Data records:
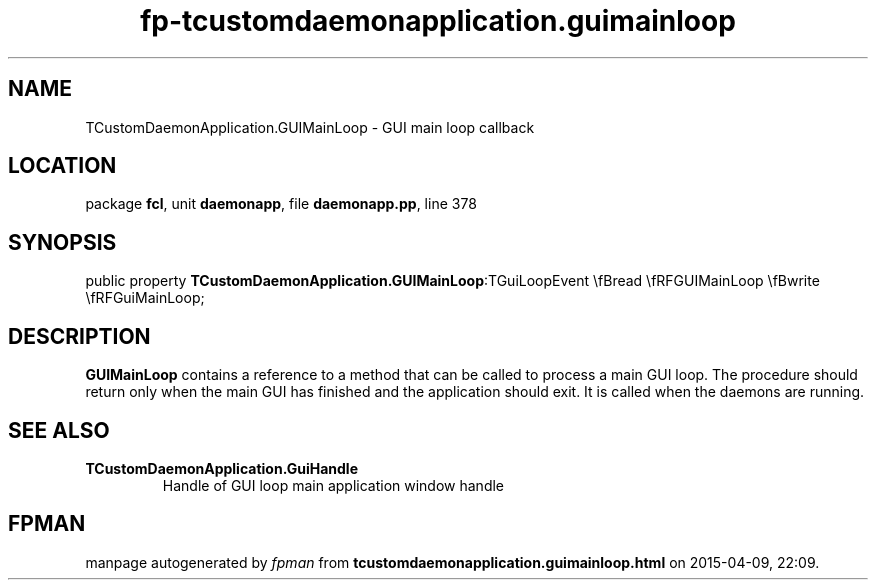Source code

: .\" file autogenerated by fpman
.TH "fp-tcustomdaemonapplication.guimainloop" 3 "2014-03-14" "fpman" "Free Pascal Programmer's Manual"
.SH NAME
TCustomDaemonApplication.GUIMainLoop - GUI main loop callback
.SH LOCATION
package \fBfcl\fR, unit \fBdaemonapp\fR, file \fBdaemonapp.pp\fR, line 378
.SH SYNOPSIS
public property  \fBTCustomDaemonApplication.GUIMainLoop\fR:TGuiLoopEvent \\fBread \\fRFGUIMainLoop \\fBwrite \\fRFGuiMainLoop;
.SH DESCRIPTION
\fBGUIMainLoop\fR contains a reference to a method that can be called to process a main GUI loop. The procedure should return only when the main GUI has finished and the application should exit. It is called when the daemons are running.


.SH SEE ALSO
.TP
.B TCustomDaemonApplication.GuiHandle
Handle of GUI loop main application window handle

.SH FPMAN
manpage autogenerated by \fIfpman\fR from \fBtcustomdaemonapplication.guimainloop.html\fR on 2015-04-09, 22:09.

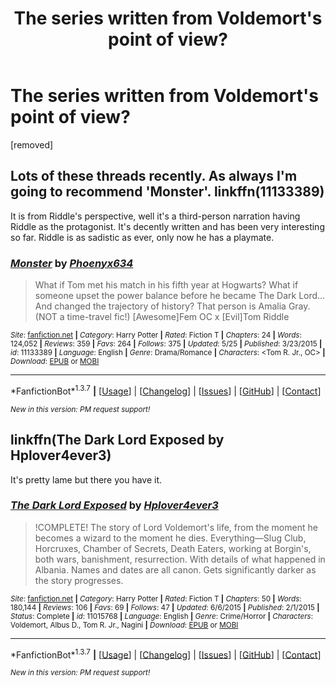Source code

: #+TITLE: The series written from Voldemort's point of view?

* The series written from Voldemort's point of view?
:PROPERTIES:
:Score: 10
:DateUnix: 1465372998.0
:DateShort: 2016-Jun-08
:FlairText: Request
:END:
[removed]


** Lots of these threads recently. As always I'm going to recommend 'Monster'. linkffn(11133389)

It is from Riddle's perspective, well it's a third-person narration having Riddle as the protagonist. It's decently written and has been very interesting so far. Riddle is as sadistic as ever, only now he has a playmate.
:PROPERTIES:
:Author: Anukhet
:Score: 3
:DateUnix: 1465388344.0
:DateShort: 2016-Jun-08
:END:

*** [[http://www.fanfiction.net/s/11133389/1/][*/Monster/*]] by [[https://www.fanfiction.net/u/4655812/Phoenyx634][/Phoenyx634/]]

#+begin_quote
  What if Tom met his match in his fifth year at Hogwarts? What if someone upset the power balance before he became The Dark Lord... And changed the trajectory of history? That person is Amalia Gray. (NOT a time-travel fic!) [Awesome]Fem OC x [Evil]Tom Riddle
#+end_quote

^{/Site/: [[http://www.fanfiction.net/][fanfiction.net]] *|* /Category/: Harry Potter *|* /Rated/: Fiction T *|* /Chapters/: 24 *|* /Words/: 124,052 *|* /Reviews/: 359 *|* /Favs/: 264 *|* /Follows/: 375 *|* /Updated/: 5/25 *|* /Published/: 3/23/2015 *|* /id/: 11133389 *|* /Language/: English *|* /Genre/: Drama/Romance *|* /Characters/: <Tom R. Jr., OC> *|* /Download/: [[http://www.ff2ebook.com/old/ffn-bot/index.php?id=11133389&source=ff&filetype=epub][EPUB]] or [[http://www.ff2ebook.com/old/ffn-bot/index.php?id=11133389&source=ff&filetype=mobi][MOBI]]}

--------------

*FanfictionBot*^{1.3.7} *|* [[[https://github.com/tusing/reddit-ffn-bot/wiki/Usage][Usage]]] | [[[https://github.com/tusing/reddit-ffn-bot/wiki/Changelog][Changelog]]] | [[[https://github.com/tusing/reddit-ffn-bot/issues/][Issues]]] | [[[https://github.com/tusing/reddit-ffn-bot/][GitHub]]] | [[[https://www.reddit.com/message/compose?to=tusing][Contact]]]

^{/New in this version: PM request support!/}
:PROPERTIES:
:Author: FanfictionBot
:Score: 1
:DateUnix: 1465388357.0
:DateShort: 2016-Jun-08
:END:


** linkffn(The Dark Lord Exposed by Hplover4ever3)

It's pretty lame but there you have it.
:PROPERTIES:
:Author: Almavet
:Score: 1
:DateUnix: 1465387313.0
:DateShort: 2016-Jun-08
:END:

*** [[http://www.fanfiction.net/s/11015768/1/][*/The Dark Lord Exposed/*]] by [[https://www.fanfiction.net/u/6397060/Hplover4ever3][/Hplover4ever3/]]

#+begin_quote
  !COMPLETE! The story of Lord Voldemort's life, from the moment he becomes a wizard to the moment he dies. Everything---Slug Club, Horcruxes, Chamber of Secrets, Death Eaters, working at Borgin's, both wars, banishment, resurrection. With details of what happened in Albania. Names and dates are all canon. Gets significantly darker as the story progresses.
#+end_quote

^{/Site/: [[http://www.fanfiction.net/][fanfiction.net]] *|* /Category/: Harry Potter *|* /Rated/: Fiction T *|* /Chapters/: 50 *|* /Words/: 180,144 *|* /Reviews/: 106 *|* /Favs/: 69 *|* /Follows/: 47 *|* /Updated/: 6/6/2015 *|* /Published/: 2/1/2015 *|* /Status/: Complete *|* /id/: 11015768 *|* /Language/: English *|* /Genre/: Crime/Horror *|* /Characters/: Voldemort, Albus D., Tom R. Jr., Nagini *|* /Download/: [[http://www.ff2ebook.com/old/ffn-bot/index.php?id=11015768&source=ff&filetype=epub][EPUB]] or [[http://www.ff2ebook.com/old/ffn-bot/index.php?id=11015768&source=ff&filetype=mobi][MOBI]]}

--------------

*FanfictionBot*^{1.3.7} *|* [[[https://github.com/tusing/reddit-ffn-bot/wiki/Usage][Usage]]] | [[[https://github.com/tusing/reddit-ffn-bot/wiki/Changelog][Changelog]]] | [[[https://github.com/tusing/reddit-ffn-bot/issues/][Issues]]] | [[[https://github.com/tusing/reddit-ffn-bot/][GitHub]]] | [[[https://www.reddit.com/message/compose?to=tusing][Contact]]]

^{/New in this version: PM request support!/}
:PROPERTIES:
:Author: FanfictionBot
:Score: 2
:DateUnix: 1465387326.0
:DateShort: 2016-Jun-08
:END:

**AIM OF THE TASK:**
Wherever the string "Potter" occurs in the records, copy the line it is in.

**RESPONSE AREA:**
^{/Site/: [[http://www.fanfiction.net/][fanfiction.net]] *|* /Category/: Harry Potter *|* /Rated/: Fiction T *|* /Chapters/: 24 *|* /Words/: 124,052 *|* /Reviews/: 359 *|* /Favs/: 264 *|* /Follows/: 375 *|* /Updated/: 5/25 *|* /Published/: 3/23/2015 *|* /id/: 11133389 *|* /Language/: English *|* /Genre/: Drama/Romance *|* /Characters/: <Tom R. Jr., OC> *|* /Download/: [[http://www.ff2ebook.com/old/ffn-bot/index.php?id=11133389&source=ff&filetype=epub][EPUB]] or [[http://www.ff2ebook.com/old/ffn-bot/index.php?id=11133389&source=ff&filetype=mobi][MOBI]]}
^{/Site/: [[http://www.fanfiction.net/][fanfiction.net]] *|* /Category/: Harry Potter *|* /Rated/: Fiction T *|* /Chapters/: 50 *|* /Words/: 180,144 *|* /Reviews/: 106 *|* /Favs/: 69 *|* /Follows/: 47 *|* /Updated/: 6/6/2015 *|* /Published/: 2/1/2015 *|* /Status/: Complete *|* /id/: 11015768 *|* /Language/: English *|* /Genre/: Crime/Horror *|* /Characters/: Voldemort, Albus D., Tom R. Jr., Nagini *|* /Download/: [[http://www.ff2ebook.com/old/ffn-bot/index.php?id=11015768&source=ff&filetype=epub][EPUB]] or [[http://www.ff2ebook.com/old/ffn-bot/index.php?id=11015768&source=ff&filetype=mobi][MOBI]]}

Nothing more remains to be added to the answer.